TAHLEQUAH, Oklahoma – Reunification of the Cherokee people after the forced removal from their homelands required resilience and determination to overcome extreme hardships and forge a united nation.
A new exhibit at the Cherokee National History Museum shares the story of the Cherokees’ arrival to new lands west of the Mississippi River after being forcibly removed from the southeastern United States. The exhibit, “One Land, One Nation: Cherokee Unification After Removal,” opened July 30 and runs through March 1, 2025.
“This exhibit not only honors that complicated history and the leaders who spurred our tribal Nation forward, but it also reminds us of the strength and unity that define us as a Cherokee people,” said Principal Chief Chuck Hoskin Jr.
The team that put together the exhibit, headed by Exhibits Manager Karen Shade-Lanier of Cherokee Nation Businesses, followed the process typical of all new exhibits.
Shade-Lanier said it involved doing research, finding images, sourcing responsibly, gaining permissions and writing the exhibit plan, and from there, creating the design.
“This is the 185th year since the events we are examining in this exhibit,” Shade-Lanier said. “The events of that time are so significant to who we are today that it’s something worth looking at every chance we get.”
Meeting the people who were involved in the historical events through their letters, quotations, and writings, the designers got a sense of who the players were, and the truth and humanity in the decisions made by their Cherokee ancestors, Shade-Lanier said.

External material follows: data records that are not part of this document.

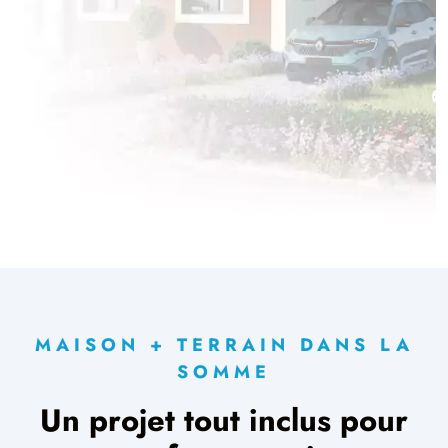
1 OFFRE MAISON ET TERRAIN
à
Villers-Bocage
(80260)
MAISON + TERRAIN DANS LA
SOMME
Un projet tout inclus pour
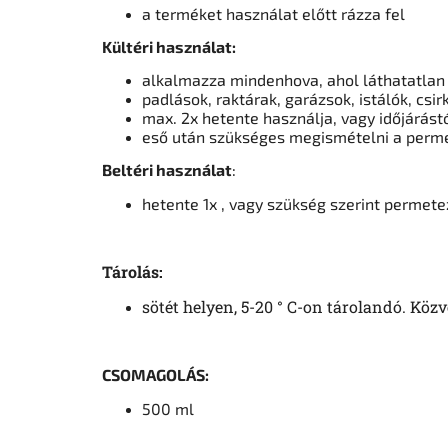
a terméket használat előtt rázza fel
Kültéri használat:
alkalmazza mindenhova, ahol láthatatlan 
padlások, raktárak, garázsok, istálók, csir
max. 2x hetente használja, vagy időjárást
eső után szükséges megismételni a perm
Beltéri használat
:
hetente 1x , vagy szükség szerint permetez
Tárolás:
sötét helyen, 5-20 ° C-on tárolandó. Közv
CSOMAGOLÁS:
500 ml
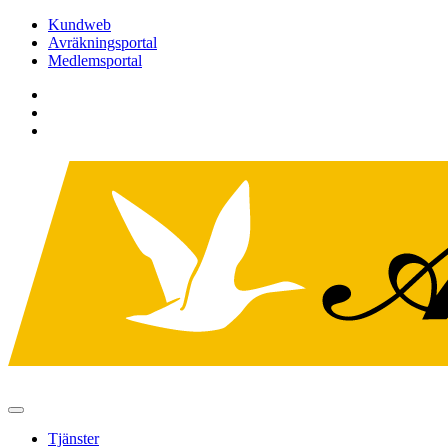
Hoppa
Kundweb
till
Avräkningsportal
innehållet
Medlemsportal
Tjänster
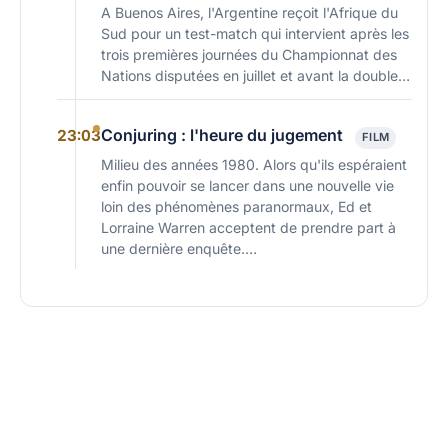
A Buenos Aires, l'Argentine reçoit l'Afrique du
Sud pour un test-match qui intervient après les
trois premières journées du Championnat des
Nations disputées en juillet et avant la double…
Conjuring : l'heure du jugement
23:03
FILM
Milieu des années 1980. Alors qu'ils espéraient
enfin pouvoir se lancer dans une nouvelle vie
loin des phénomènes paranormaux, Ed et
Lorraine Warren acceptent de prendre part à
une dernière enquête.…
Facebook
X
Pinterest
What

“I think it makes it so personal and so immediate, and it’s very exciting to be able to look at the history and research and attempt to convey that in such a way a person who comes to this exhibit can get a glimpse of that life and times,” Shade-Lanier said.
A visitor from Owasso, Linda Stewart, said her father was from the area, and she was there with a tour group to see the new exhibit. She said it was well put together and displays a lot of fascinating history.

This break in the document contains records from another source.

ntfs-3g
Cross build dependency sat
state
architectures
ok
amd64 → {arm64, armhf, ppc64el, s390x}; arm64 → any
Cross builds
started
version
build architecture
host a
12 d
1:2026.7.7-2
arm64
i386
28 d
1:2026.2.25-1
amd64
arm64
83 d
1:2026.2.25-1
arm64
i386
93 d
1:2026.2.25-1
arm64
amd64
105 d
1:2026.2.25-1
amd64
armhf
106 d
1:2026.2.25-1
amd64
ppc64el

One section of the exhibit shares some of the challenges to unity, and how three weeks after his arrival, John Ross wrote to the three chiefs of the Old Settlers and proposed a council between the eastern and western Cherokee leaders to speak of reuniting the people.
“On June 3, 1839, more than 6,000 Cherokees gathered at the Takatoka Camp Ground northwest of present-day Tahlequah at Double Springs,” states the information in this section.
Principal Chief John Brown, of the Old Settlers, welcomed the Ross followers to “our country” and gave permission for them to live among them on the condition they subject themselves to the pre-Removal immigrants’ government. The story continues with how the eastern Cherokees didn’t accept the terms and the talks came to an abrupt end.
Both Rev. Jesse Bushyhead and Sequoyah made a joint plea to assemble a “people’s council” to chart the course of reunification. Other elements of the exhibit share the story of a divided people and how they dealt with the issue of reunification.
“We wanted people to understand that what is commonly referred to as the ‘Trail of Tears’ – and we often call the ‘Cherokee Removal’ – wasn’t only relegated to the end of 1838 into 1839,” Shade-Lanier said. “Cherokee removal policies had been strategized and imposed for decades prior to that. And not just Cherokees, but many other Native people across what is now the United States.”
The exhibit team focused on the Cherokee story with the three groups: the Old Settlers, the Treaty Party and the Ross Party, whom the majority of the people went with, Shade-Lanier said.
“I thought it was tremendously important for people to get a sense of what brought them together as a single group,” Shade-Lanier said. “Then you read about what it was that they were up against to reunite the three groups into one.”
It was a complicated time on the heels of one of the most tragic events to take place for the Cherokees and all of humanity, Shade-Lanier said.
The fact they were able to accomplish reunification after removal is tremendous, Shade-Lanier said. The events explored begins with the very last day of 1838, when President Martin Van Buren signed the Cherokee Land Patent, and goes to the arrival of the Cherokee people through the 13 detachments in 1839 in the present-day Cherokee Nation.
The development of the Cherokee Nation Constitution ties in closely with the fact that every Labor Day weekend the Nation hosts the Cherokee Nation Holiday. The Holiday is about the passage and adoption of the Constitution, Shade-Lanier said.
“When we study and remember our past, we build a stronger future for all our citizens,” Hoskin said.